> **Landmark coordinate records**
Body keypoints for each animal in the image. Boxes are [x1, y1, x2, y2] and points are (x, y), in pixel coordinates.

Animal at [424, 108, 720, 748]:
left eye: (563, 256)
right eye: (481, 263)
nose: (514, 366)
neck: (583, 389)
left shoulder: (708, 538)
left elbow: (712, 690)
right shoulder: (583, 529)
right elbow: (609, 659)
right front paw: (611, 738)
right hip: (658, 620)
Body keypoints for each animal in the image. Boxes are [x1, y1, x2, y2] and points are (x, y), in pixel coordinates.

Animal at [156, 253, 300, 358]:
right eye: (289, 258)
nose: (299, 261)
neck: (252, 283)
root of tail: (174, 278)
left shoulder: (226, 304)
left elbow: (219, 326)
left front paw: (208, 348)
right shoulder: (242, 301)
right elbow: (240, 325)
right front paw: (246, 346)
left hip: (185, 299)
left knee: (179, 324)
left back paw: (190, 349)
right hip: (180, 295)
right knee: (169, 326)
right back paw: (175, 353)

==

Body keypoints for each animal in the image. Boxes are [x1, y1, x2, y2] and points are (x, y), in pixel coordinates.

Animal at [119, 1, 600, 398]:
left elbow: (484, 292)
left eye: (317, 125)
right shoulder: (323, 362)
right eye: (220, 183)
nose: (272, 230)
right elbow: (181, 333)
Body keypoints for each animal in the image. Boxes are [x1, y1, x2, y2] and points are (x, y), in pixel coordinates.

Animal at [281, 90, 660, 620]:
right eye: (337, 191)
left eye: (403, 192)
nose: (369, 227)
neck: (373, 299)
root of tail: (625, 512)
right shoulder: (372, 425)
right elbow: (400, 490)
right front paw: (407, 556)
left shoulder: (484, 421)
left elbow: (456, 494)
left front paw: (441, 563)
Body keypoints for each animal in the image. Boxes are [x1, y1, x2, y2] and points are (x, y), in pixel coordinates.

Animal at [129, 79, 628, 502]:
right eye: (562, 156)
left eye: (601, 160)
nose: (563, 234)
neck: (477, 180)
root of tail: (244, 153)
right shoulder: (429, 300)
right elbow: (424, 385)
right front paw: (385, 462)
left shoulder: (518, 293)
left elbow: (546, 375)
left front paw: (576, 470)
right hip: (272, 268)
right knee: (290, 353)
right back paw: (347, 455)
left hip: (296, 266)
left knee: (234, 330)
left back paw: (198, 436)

> **How to complete this task**
When the line with "right knee: (290, 353)" is reached in the data above, start copying there, and copy each line exactly until the line with "left back paw: (198, 436)" has been copied; copy nothing else.

> **Answer section**
right knee: (290, 353)
right back paw: (347, 455)
left hip: (296, 266)
left knee: (234, 330)
left back paw: (198, 436)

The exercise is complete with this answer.